EXERCISE INSTRUCTIONS
Determine the number of lines in the data that include the word "John", and write only that number.

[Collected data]
>>>>>

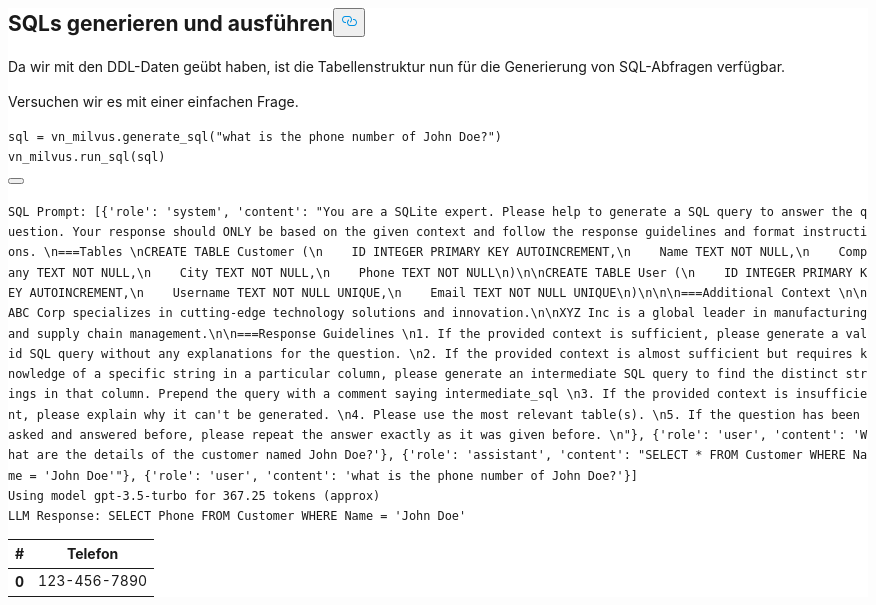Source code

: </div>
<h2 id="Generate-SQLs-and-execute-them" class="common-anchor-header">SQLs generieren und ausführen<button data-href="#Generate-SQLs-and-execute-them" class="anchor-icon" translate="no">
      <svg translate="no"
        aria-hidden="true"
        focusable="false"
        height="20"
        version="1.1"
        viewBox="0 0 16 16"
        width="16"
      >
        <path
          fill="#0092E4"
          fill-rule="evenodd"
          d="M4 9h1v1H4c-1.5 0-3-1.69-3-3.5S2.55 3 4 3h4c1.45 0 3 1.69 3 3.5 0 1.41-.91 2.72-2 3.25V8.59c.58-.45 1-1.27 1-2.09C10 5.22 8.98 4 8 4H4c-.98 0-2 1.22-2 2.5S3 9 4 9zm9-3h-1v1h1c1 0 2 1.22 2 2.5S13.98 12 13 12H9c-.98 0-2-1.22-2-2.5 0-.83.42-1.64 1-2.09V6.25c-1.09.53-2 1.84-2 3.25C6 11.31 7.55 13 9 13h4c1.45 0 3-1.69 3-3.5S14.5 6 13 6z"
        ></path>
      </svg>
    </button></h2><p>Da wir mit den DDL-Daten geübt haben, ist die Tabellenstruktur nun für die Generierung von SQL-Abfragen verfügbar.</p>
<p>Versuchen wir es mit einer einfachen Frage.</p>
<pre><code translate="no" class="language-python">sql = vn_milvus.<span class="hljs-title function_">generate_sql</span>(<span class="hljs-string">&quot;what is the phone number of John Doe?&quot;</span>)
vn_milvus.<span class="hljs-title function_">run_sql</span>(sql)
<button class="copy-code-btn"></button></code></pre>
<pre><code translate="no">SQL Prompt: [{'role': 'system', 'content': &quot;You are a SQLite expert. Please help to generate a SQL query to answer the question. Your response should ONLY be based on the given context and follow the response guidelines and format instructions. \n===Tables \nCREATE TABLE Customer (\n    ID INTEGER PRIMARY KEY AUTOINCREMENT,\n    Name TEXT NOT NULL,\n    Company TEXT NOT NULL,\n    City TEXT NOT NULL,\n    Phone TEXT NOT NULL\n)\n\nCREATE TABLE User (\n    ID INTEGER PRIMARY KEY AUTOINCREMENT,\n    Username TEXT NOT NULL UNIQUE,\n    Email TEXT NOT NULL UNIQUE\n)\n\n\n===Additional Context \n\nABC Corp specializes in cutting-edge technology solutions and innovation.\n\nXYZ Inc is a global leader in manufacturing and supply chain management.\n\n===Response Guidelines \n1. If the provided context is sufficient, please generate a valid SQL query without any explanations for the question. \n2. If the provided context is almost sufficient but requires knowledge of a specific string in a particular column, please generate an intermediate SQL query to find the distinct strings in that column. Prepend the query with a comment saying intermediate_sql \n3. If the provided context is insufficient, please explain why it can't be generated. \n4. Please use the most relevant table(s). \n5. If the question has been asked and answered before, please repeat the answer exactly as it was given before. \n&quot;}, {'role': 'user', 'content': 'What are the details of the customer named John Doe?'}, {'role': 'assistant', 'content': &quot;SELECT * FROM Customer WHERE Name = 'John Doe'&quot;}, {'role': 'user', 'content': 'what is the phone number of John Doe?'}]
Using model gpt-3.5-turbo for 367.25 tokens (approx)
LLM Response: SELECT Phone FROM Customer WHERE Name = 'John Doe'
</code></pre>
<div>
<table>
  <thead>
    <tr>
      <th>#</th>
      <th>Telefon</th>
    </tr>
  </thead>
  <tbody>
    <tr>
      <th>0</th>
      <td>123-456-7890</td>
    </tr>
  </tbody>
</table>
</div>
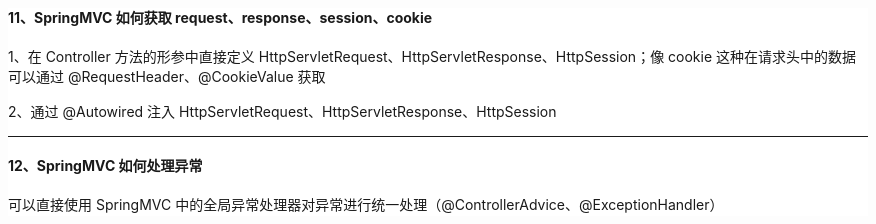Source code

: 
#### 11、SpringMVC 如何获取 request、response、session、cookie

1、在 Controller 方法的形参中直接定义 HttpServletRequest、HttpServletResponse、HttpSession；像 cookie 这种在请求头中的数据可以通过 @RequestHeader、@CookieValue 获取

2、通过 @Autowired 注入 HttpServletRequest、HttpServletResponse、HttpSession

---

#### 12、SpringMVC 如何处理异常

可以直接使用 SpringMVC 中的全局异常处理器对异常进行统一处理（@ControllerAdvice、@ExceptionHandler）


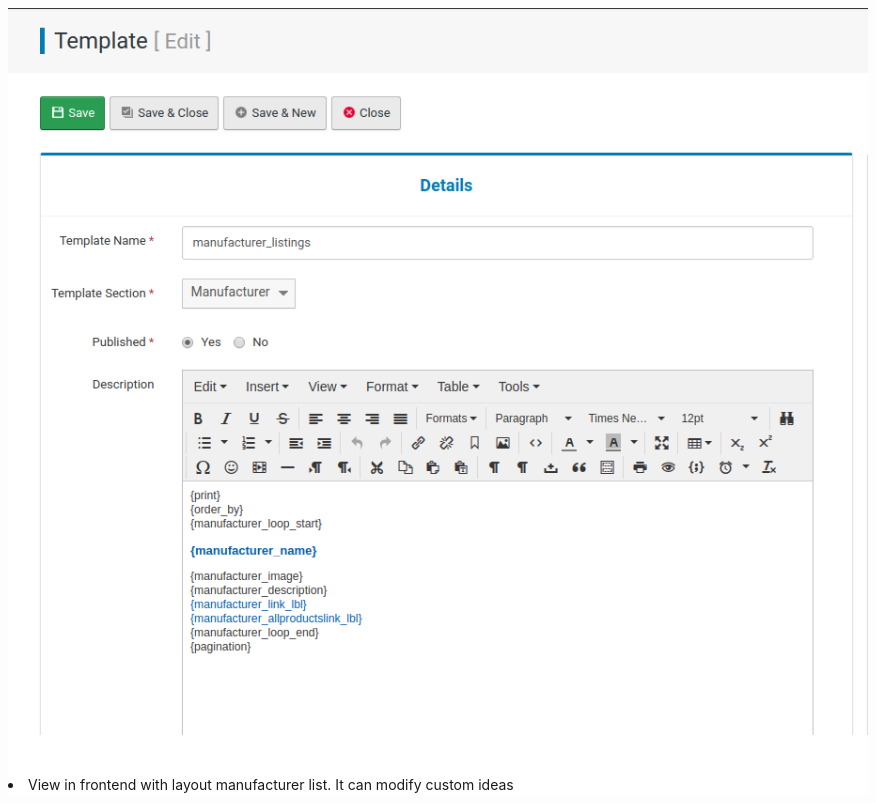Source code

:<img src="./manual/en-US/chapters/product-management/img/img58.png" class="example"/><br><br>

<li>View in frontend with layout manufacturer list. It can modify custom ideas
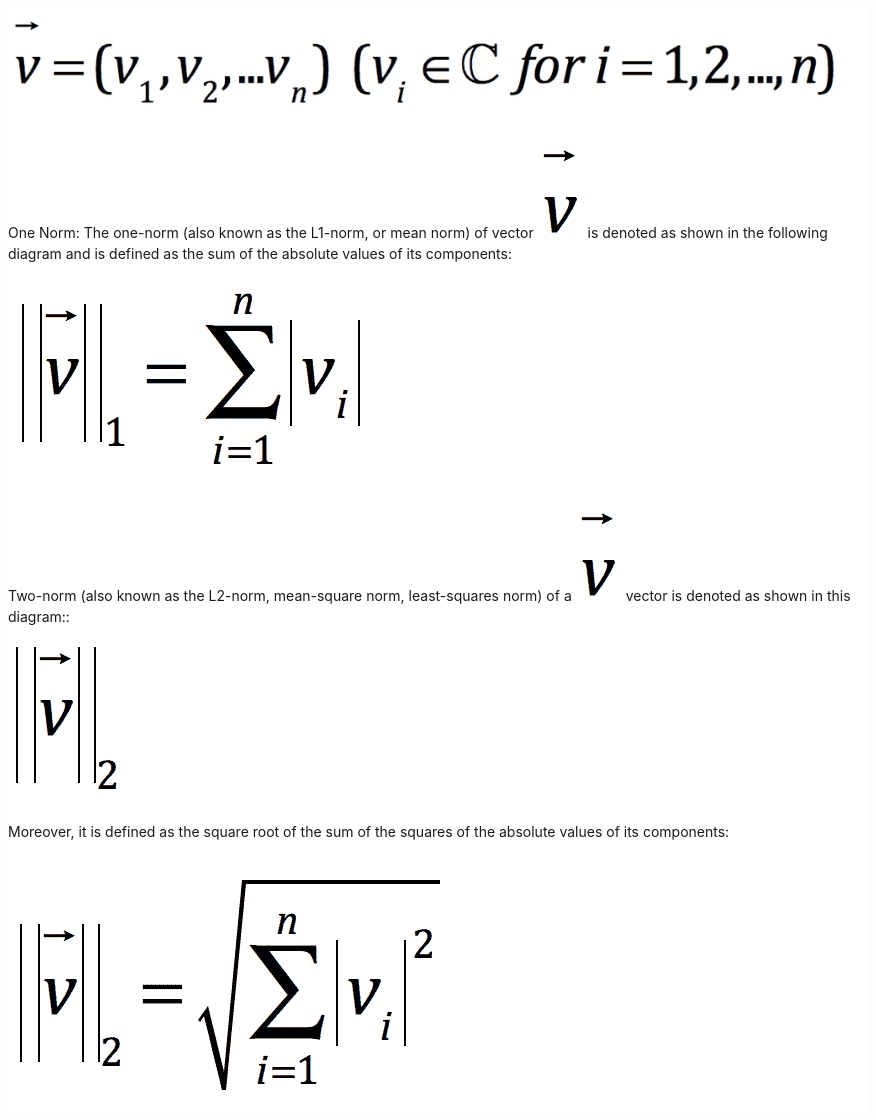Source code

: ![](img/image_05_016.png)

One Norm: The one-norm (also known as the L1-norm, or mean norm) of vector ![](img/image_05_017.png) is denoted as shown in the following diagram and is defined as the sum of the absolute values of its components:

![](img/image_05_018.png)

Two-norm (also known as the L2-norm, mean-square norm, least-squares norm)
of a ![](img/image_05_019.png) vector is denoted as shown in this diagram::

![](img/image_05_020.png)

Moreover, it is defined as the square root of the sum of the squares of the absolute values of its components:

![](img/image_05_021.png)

<<<<<

TASK OUTPUT
3